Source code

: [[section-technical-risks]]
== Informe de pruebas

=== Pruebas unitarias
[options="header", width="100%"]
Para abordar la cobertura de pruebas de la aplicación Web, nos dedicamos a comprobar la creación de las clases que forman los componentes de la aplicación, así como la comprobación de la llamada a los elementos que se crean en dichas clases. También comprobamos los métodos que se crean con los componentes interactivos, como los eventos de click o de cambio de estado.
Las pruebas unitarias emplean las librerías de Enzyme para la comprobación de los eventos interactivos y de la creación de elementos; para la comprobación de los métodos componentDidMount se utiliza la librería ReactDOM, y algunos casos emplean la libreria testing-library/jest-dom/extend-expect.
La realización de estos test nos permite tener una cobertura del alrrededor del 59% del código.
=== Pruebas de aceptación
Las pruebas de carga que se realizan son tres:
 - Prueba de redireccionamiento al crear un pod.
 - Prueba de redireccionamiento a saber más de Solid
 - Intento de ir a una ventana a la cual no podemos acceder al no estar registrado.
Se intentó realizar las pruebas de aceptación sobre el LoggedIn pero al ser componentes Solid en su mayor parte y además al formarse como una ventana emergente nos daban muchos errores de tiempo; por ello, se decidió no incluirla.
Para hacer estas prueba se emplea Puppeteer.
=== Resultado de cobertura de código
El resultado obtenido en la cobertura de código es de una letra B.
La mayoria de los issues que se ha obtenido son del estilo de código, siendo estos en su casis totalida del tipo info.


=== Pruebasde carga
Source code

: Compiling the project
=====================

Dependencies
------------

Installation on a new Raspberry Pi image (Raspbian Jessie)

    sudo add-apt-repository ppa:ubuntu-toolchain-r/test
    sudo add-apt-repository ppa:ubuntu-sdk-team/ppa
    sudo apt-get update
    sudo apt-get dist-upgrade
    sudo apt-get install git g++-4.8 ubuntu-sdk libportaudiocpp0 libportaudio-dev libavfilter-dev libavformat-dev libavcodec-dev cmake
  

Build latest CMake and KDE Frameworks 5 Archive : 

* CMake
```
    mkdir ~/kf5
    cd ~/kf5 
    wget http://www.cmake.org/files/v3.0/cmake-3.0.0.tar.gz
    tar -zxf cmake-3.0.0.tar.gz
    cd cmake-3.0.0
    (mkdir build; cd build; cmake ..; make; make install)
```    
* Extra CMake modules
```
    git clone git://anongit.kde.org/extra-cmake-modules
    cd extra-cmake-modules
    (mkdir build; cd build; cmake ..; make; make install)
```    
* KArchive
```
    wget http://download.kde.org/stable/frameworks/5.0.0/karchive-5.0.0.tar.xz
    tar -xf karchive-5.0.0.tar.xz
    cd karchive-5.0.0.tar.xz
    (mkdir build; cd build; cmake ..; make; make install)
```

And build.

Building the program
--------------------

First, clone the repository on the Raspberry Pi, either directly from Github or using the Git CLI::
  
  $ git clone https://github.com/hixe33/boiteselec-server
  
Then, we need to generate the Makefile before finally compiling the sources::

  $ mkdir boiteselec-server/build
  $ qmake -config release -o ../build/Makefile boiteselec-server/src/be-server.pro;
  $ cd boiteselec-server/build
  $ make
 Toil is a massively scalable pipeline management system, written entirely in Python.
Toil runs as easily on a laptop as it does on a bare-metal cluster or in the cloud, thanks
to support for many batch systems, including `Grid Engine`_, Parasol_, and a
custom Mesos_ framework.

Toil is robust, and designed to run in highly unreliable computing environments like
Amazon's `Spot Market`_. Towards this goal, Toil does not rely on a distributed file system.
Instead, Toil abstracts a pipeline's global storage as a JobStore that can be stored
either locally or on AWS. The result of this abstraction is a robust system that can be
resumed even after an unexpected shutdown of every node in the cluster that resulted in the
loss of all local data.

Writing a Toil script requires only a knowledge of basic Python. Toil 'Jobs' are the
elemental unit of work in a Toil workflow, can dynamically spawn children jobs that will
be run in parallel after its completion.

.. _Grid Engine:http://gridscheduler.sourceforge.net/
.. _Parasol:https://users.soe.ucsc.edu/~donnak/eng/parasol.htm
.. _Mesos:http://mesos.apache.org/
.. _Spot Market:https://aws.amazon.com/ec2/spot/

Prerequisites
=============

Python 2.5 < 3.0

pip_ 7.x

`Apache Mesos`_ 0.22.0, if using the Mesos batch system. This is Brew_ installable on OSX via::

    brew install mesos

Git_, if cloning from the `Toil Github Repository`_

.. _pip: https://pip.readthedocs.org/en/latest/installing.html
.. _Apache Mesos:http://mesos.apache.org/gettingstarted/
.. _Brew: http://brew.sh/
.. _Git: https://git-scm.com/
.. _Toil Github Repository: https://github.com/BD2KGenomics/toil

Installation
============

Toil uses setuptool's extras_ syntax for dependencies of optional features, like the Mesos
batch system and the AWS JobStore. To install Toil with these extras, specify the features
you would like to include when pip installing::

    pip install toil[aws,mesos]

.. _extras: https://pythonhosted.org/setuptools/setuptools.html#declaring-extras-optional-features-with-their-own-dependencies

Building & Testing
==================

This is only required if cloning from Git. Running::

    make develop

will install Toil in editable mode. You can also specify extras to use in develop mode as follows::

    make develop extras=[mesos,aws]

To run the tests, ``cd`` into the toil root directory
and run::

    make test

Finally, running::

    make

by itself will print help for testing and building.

▶ [Task requirements] What do the lines above say from the one containing "Github Repository: https://github.com/BD2KGenomics/toil" down to the one containing "pip install toil[aws,mesos]"? Return them exactly, both end lines included, and only them.

▶ [Written reply]
.. _Toil Github Repository: https://github.com/BD2KGenomics/toil

Installation
============

Toil uses setuptool's extras_ syntax for dependencies of optional features, like the Mesos
batch system and the AWS JobStore. To install Toil with these extras, specify the features
you would like to include when pip installing::

    pip install toil[aws,mesos]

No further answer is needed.